First, the protagonists in the budget dispute ultimately realised that they had a common interest in reaching a deal, however much that deal fell short of what might have been optimal for them individually - or for Europe as a whole. The price of failure would have been too high for the European Union, in which all member states have a huge amount invested.

I can say that Tony Blair, whatever criticisms might be levelled against the British Presidency, behaved with admirable courtesy and attentiveness towards the European Parliament throughout his six months at Europe's helm. I understand that he will soon be visiting Oxford and will speak about his handling of the budget dispute and other aspects of his Presidency. I would be fascinated to be a fly on the wall.

Second, as the so-called ‘financial perspectives’ fall outside the normal budgetary procedure, the future-financing deal cannot be implemented without the approval of the European Parliament. We will now negotiate an Inter-Institutional Agreement with the Council and Commission, and intend only to agree it if certain important changes are made to the efficiency and accountability of the way money is spent in the Union.

Third, the debut of the new German Chancellor, Angela Merkel, in European politics proved to be encouragingly impressive. She played a crucial role in bringing the British and French positions closer together, a performance that bodes well for the future.

With Mrs Merkel, we hope that the unpredictable days of the recent past are over. Her first visit after being sworn in as German Chancellor took her in quick succession to Paris, Brussels, London and Warsaw. She visited President Bush only a few days ago, on 11 January. These visits were an expression of her deeply felt desire to regain confidence for Germany’s European and international policies wherever there have been doubts in past years. She demonstrated that she will exercise strong leadership on European and transatlantic matters.

In this approach, Germany is following its own legitimate interests, of course, but wants and can do so only if the interests of all other partners, and notably the smaller ones, are also met. This was the successful philosophy of Chancellor Helmut Kohl for many years and I cannot see why Chancellor Merkel should not be less successful. Her first weeks in office have underlined the rightfulness and success of this traditional German attitude towards Europe.

I am confident that we will see more of this new style, and more importantly, the substance of a mediating, yet resolute Germany in the years ahead. I am also confident that no matter how important German-French relations are, the European Union can only succeed if Germany, France and Britain work together in cooperation with each other and all other EU partners. Only such a constructive spirit can generate sustainable European interests and successful European policies.
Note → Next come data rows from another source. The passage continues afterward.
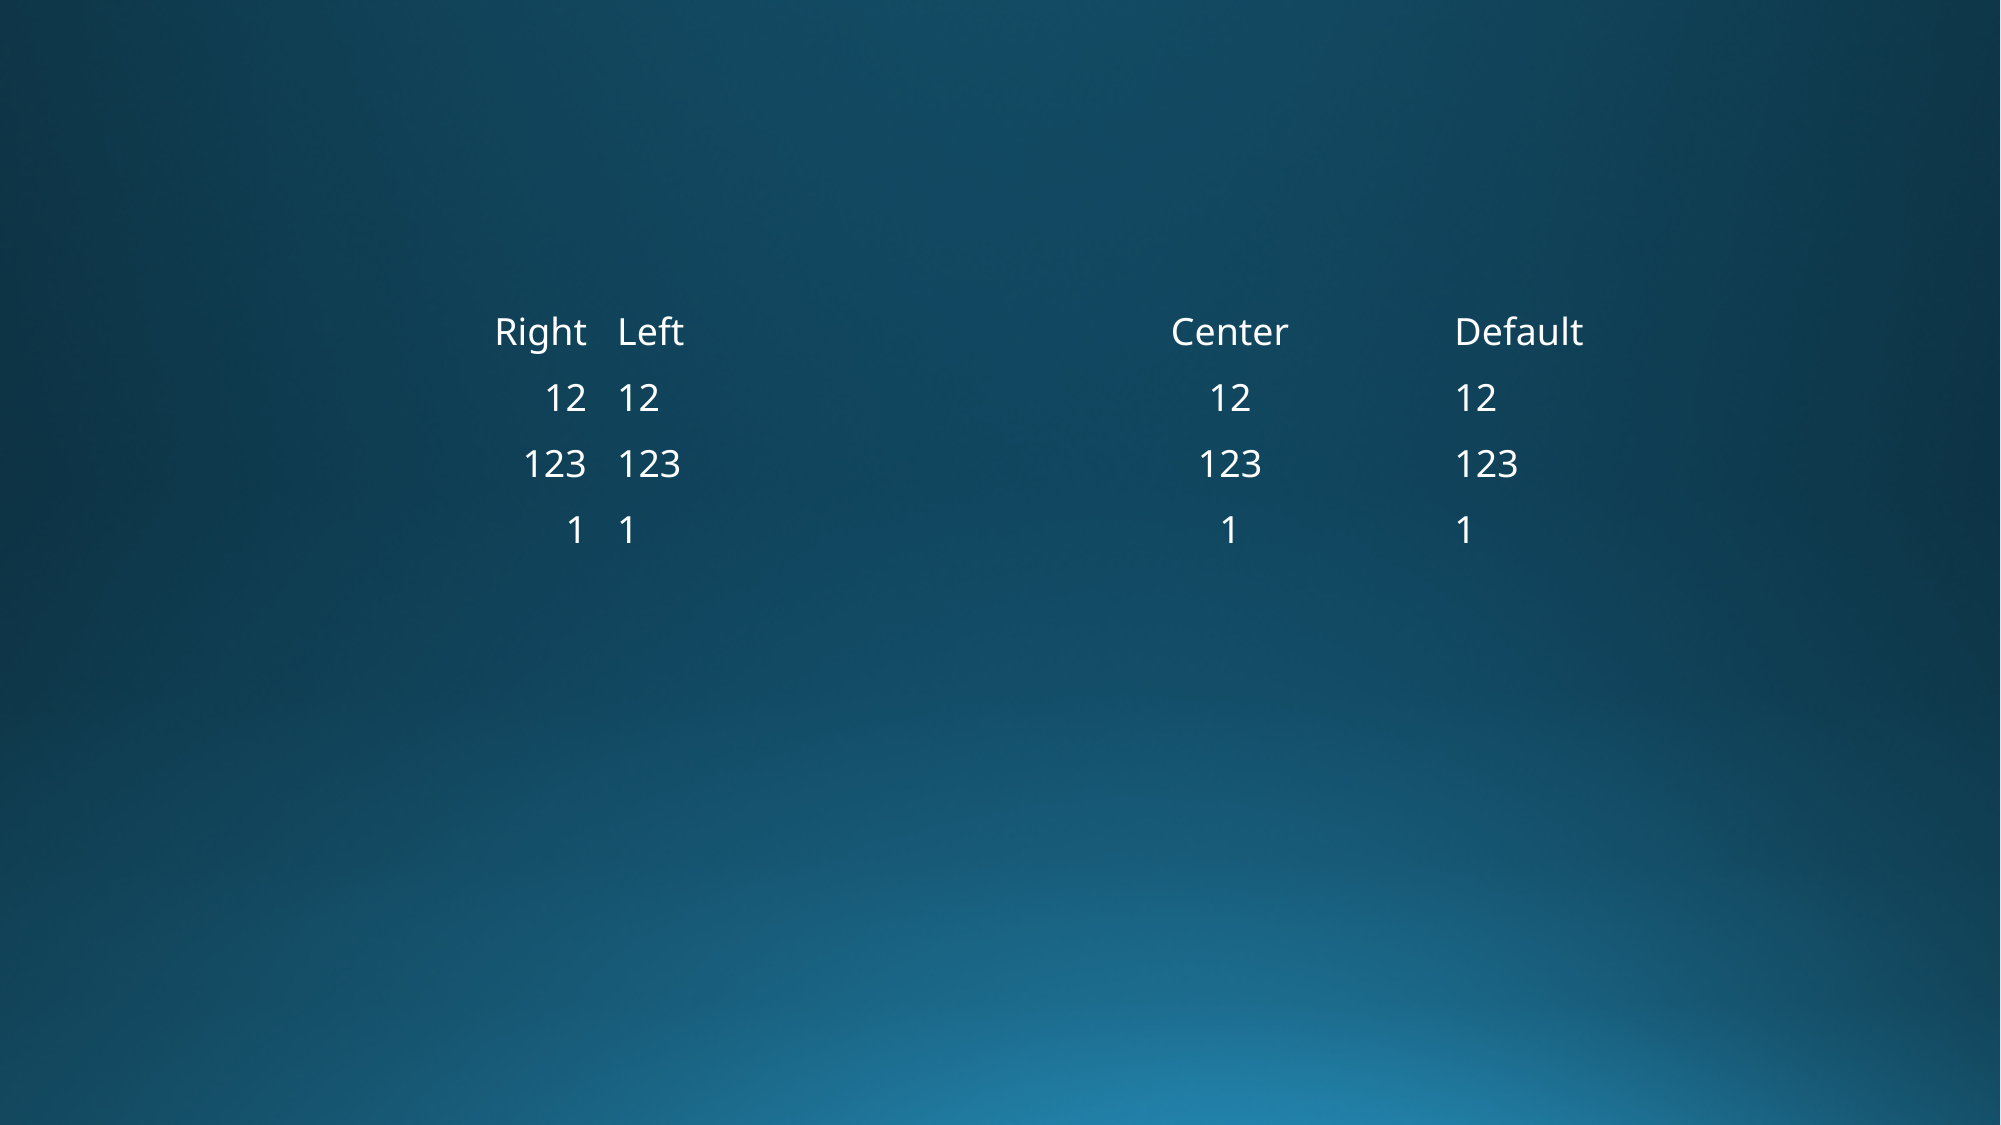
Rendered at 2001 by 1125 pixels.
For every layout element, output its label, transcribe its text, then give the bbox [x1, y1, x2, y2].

table_header Center [1021, 298, 1439, 364]
table_cell 1 [602, 496, 1021, 562]
table_cell 123 [1439, 430, 1858, 496]
table_header Default [1439, 298, 1858, 364]
table_cell 1 [1439, 496, 1858, 562]
table_cell 1 [1021, 496, 1439, 562]
table_header Left [602, 298, 1021, 364]
table_cell 12 [1021, 364, 1439, 430]
table_cell 12 [183, 364, 602, 430]
table_header Right [183, 298, 602, 364]
table_cell 123 [1021, 430, 1439, 496]
table_cell 12 [1439, 364, 1858, 430]
table_cell 12 [602, 364, 1021, 430]
table_cell 123 [183, 430, 602, 496]
table_cell 123 [602, 430, 1021, 496]
table_cell 1 [183, 496, 602, 562]
picture [0, 0, 2001, 1125]
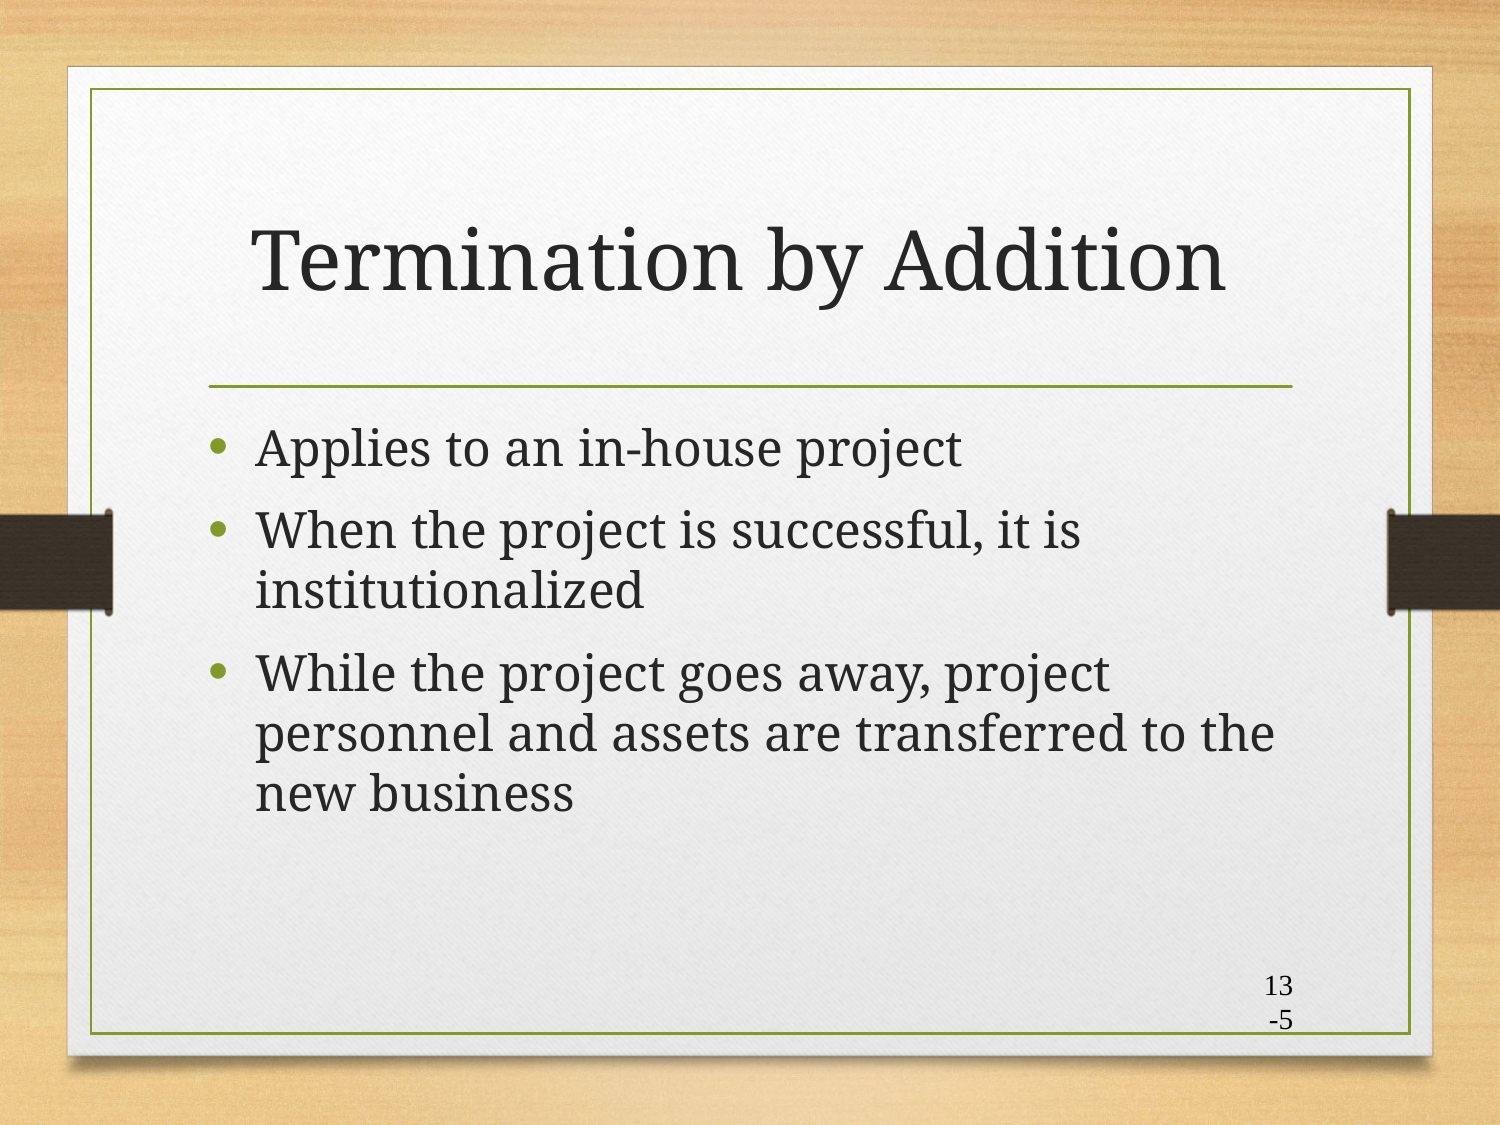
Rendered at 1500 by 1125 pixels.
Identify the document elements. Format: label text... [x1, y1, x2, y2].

picture [0, 0, 1500, 1125]
slide_number 13-5 [1243, 977, 1309, 1024]
list Applies to an in-house project When the project is successful, it is institutionalized While the project goes away, project personnel and assets are transferred to the new business [193, 408, 1309, 974]
title Termination by Addition [193, 150, 1309, 365]
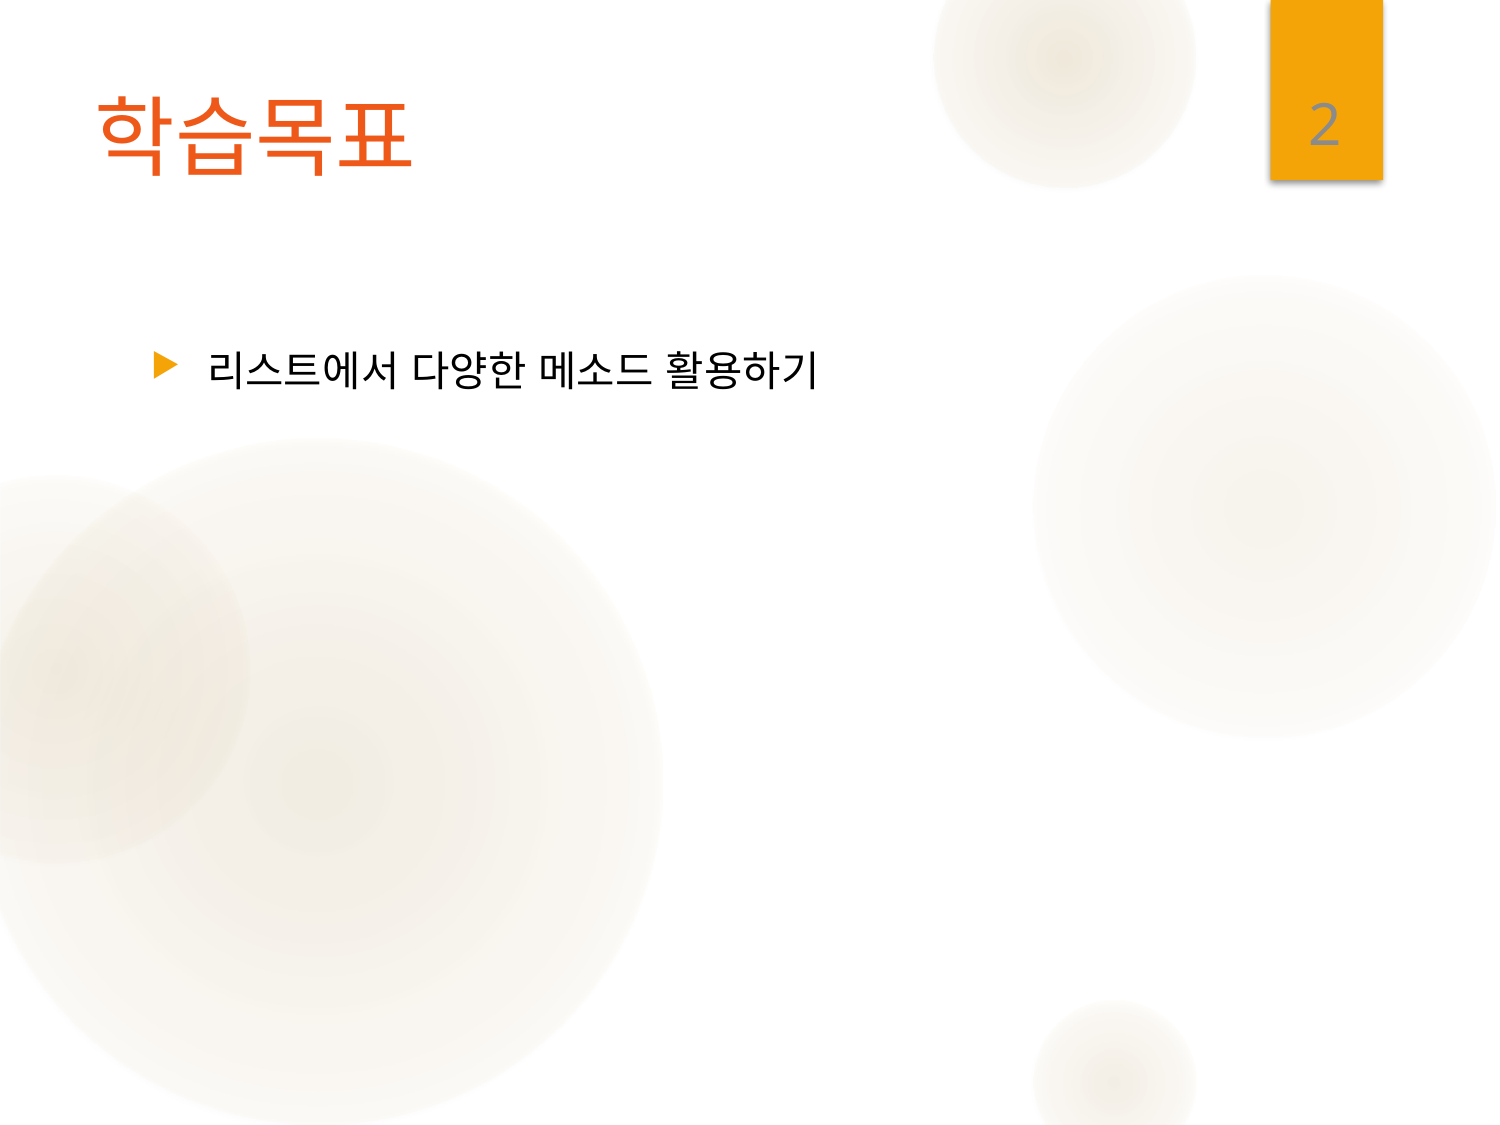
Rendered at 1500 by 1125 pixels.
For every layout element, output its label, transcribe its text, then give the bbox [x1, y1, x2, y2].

list 리스트에서 다양한 메소드 활용하기 [135, 336, 1237, 1025]
slide_number 2 [1273, 48, 1378, 175]
title 학습목표 [79, 74, 1237, 304]
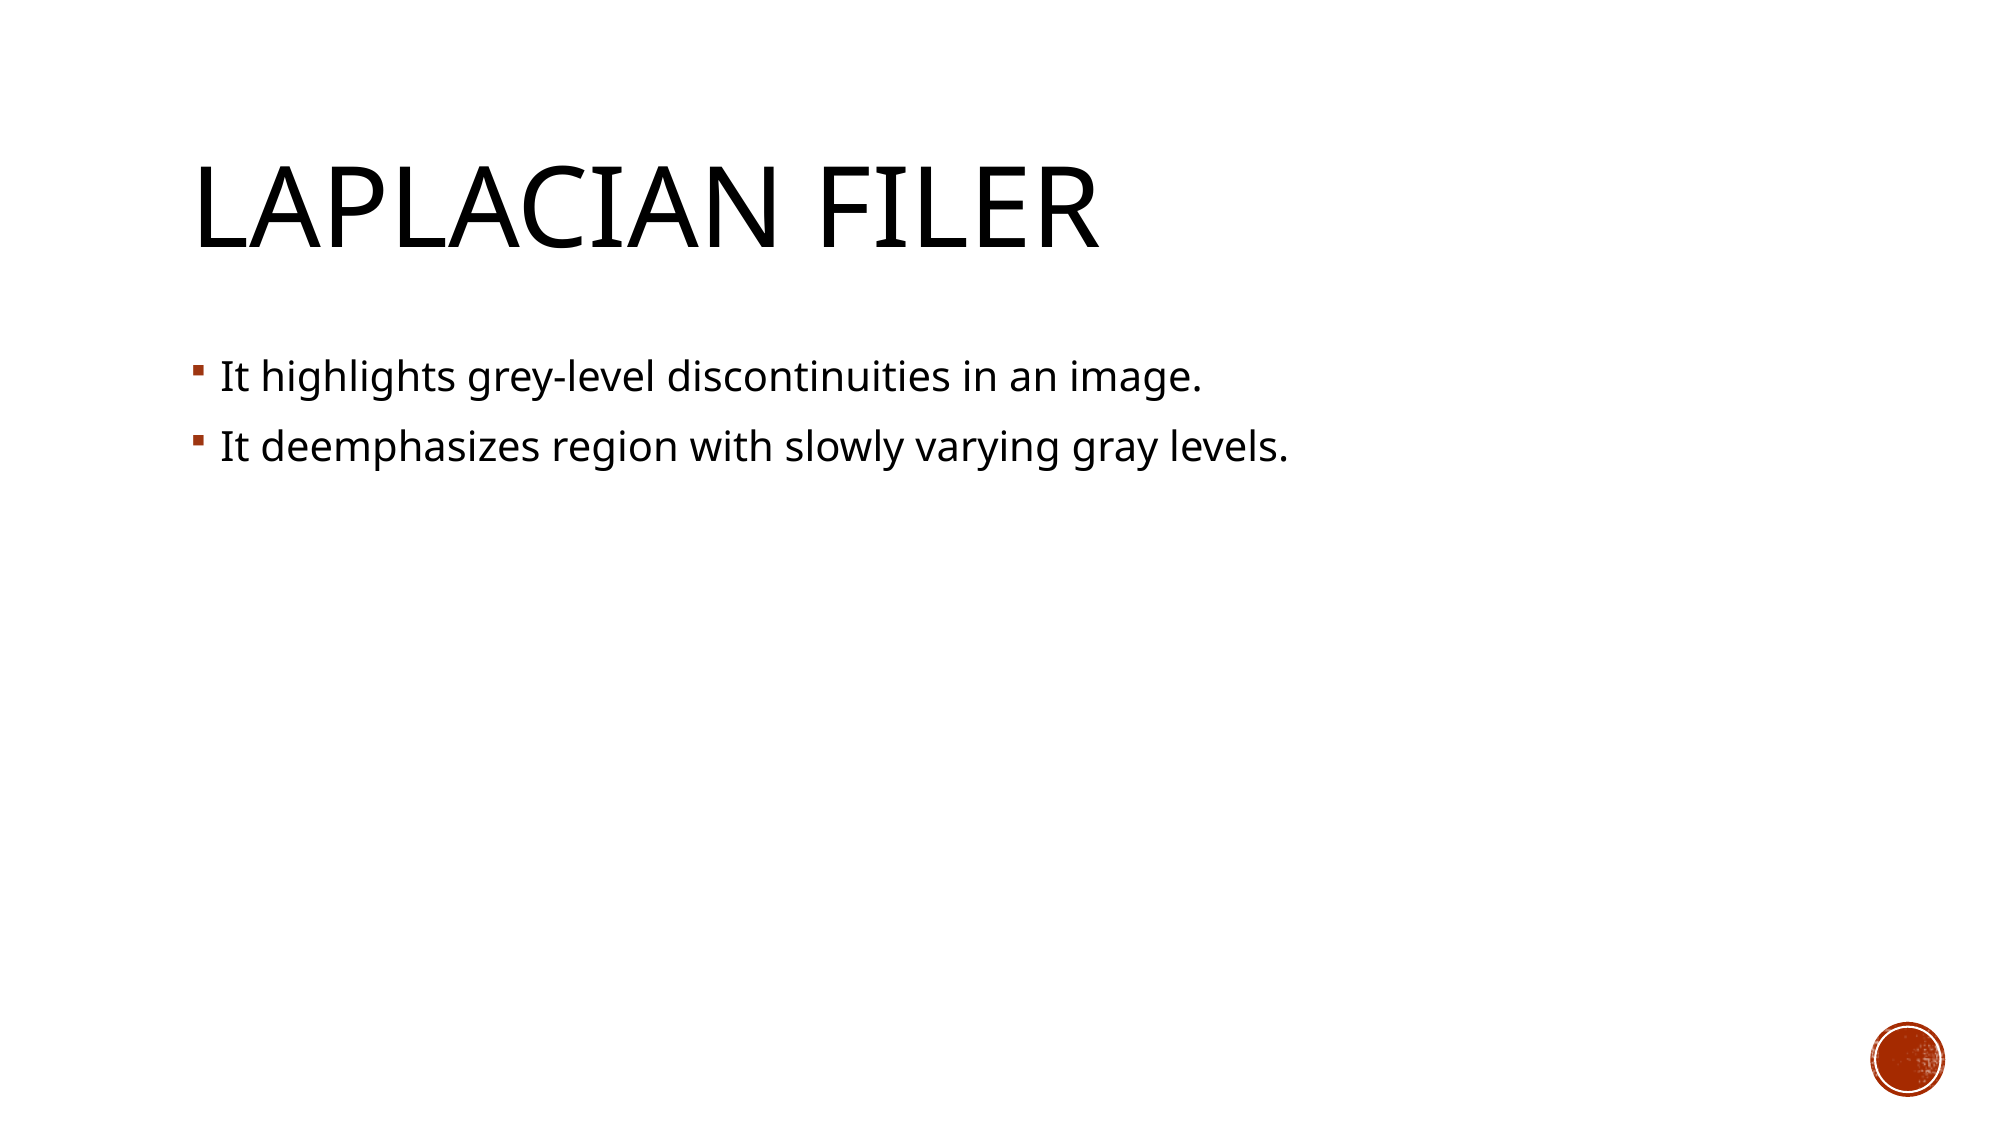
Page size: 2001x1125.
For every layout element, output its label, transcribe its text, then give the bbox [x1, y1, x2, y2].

It is my sincere wish that, in this spirit of reinvigorated focus, we can all work together in the years and decades ahead. The agenda is bigger than ever. It requires commitment and realism, steadfastness and application. As part of that process, it requires the most vital possible German-British cooperation in Europe. This would serve not only the interests of both of our two countries, it would recognize our common obligation - and the common potential we can realise - to make Europe work better.

The European Union is work in progress. It is a huge and potentially invaluable undertaking. Getting it right can bring enormous benefits for our citizens. The challenges of our globalised world will make Europe more, not less, important. That is why I believe it is vital that all of us - academics, business-people, civil society, even indeed politicians - work together to help Europe succeed, for our common future.